# Odd shift of statistical significance when some variables are dropped from model

I am testing the statistical significance of some explanatory variables in a factor model, using the Fama-MacBeth two-pass regression (also known as the Cross-Sectional Approach).

Assuming my dependent variables are stock returns, and that my explanatory variables are macro factors, such as Inflation, Oil prices, Industrial Production:

• I first run a rolling-time-series regression (60 months window) of each stock with respect to all my explanatory variables. This will result in a time-series of sensitivities of each stock to the macro variables.

• Then, I run a cross-sectional regression for each month of my sample period, using stock returns as dependent variables, and the estimated sensitivities as independent variable. When the cross-sections are ran, we obtain the time-series factor values. For each factor, I test whether significantly different from zero.

Consider the following cross-sectional regression:

$R_i,t = \alpha_i,t + \beta_{i,1}(t)F_1,t + \beta_{i,2}(t)F_{2,t} + ... + \beta_{i,n}(t)F_{n,t} + \epsilon_i,t$

where the betas are estimated in previous periods, using time-series regression. The purpose of the cross-sectional regressions is to get time-series values of $F_1$, ..., $F_n$.

After I test for significance, I only collect the k significant variables, and include them in a regression. I redo the same test as above (time-series and cross-sectional regressions), only using my selected k variables.

BUT NOW, none of my k variables are significant!!

I am not sure how to construct my final model based on these results. Any help would be appreciated! Thank you!
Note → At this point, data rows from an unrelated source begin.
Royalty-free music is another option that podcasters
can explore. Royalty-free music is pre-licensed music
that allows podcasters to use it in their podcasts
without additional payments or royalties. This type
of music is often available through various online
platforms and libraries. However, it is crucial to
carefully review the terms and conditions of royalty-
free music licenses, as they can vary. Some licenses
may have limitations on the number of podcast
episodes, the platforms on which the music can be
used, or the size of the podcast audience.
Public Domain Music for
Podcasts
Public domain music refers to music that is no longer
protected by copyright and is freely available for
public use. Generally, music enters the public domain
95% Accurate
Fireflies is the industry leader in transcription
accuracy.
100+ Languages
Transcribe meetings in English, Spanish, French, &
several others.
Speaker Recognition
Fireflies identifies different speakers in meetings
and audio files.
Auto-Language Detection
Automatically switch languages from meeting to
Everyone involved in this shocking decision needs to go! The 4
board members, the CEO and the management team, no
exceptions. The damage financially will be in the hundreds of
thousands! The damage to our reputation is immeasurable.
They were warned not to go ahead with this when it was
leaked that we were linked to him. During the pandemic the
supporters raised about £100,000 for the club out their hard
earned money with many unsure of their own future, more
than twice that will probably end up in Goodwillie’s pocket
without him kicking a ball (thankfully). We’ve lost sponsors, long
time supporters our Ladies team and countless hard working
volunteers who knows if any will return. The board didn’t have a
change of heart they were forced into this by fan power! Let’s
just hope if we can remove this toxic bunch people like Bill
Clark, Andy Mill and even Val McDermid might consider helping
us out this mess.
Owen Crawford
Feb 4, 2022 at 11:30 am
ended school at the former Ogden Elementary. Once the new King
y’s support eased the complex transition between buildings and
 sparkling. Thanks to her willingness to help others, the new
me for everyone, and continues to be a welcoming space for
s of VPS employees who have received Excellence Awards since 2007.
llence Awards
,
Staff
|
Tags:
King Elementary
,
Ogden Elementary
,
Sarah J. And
• Can you perhaps describe your design a bit more? What do you mean by a factor model? – Behacad Sep 5 '13 at 16:33
• What does "t" represent? Should it be a subscript? – Alecos Papadopoulos Sep 5 '13 at 18:29
• Yes, it is a subscript. The syntax was too convoluted, that's why I put it in parenthesis. t shows that those betas vary through time. – Mayou Sep 5 '13 at 18:31
• This is sometimes a sign of severe multicollinearity among the $\beta$'s that are used as regressors in the cross-sectinal regressions. Maybe you should run some relevant tests. – Alecos Papadopoulos Sep 5 '13 at 18:32
• I made sure to only include variables with correlation < 0.6 with any other variable. DO you think that threshold is too high? Also, sometimes, even if two variables are highly correlated, they do not convey the same information, and should both be included.. – Mayou Sep 5 '13 at 18:34

The problem is coming from the fact that Fama-MacBeth standard errors do not include corrections regarding the fact that $\beta$'s are estimated (from the first stage TS regression). At least what you can do is compute the Shanken correction factors and check that the corrections in this case are indeed large. And that's why you are having the problem.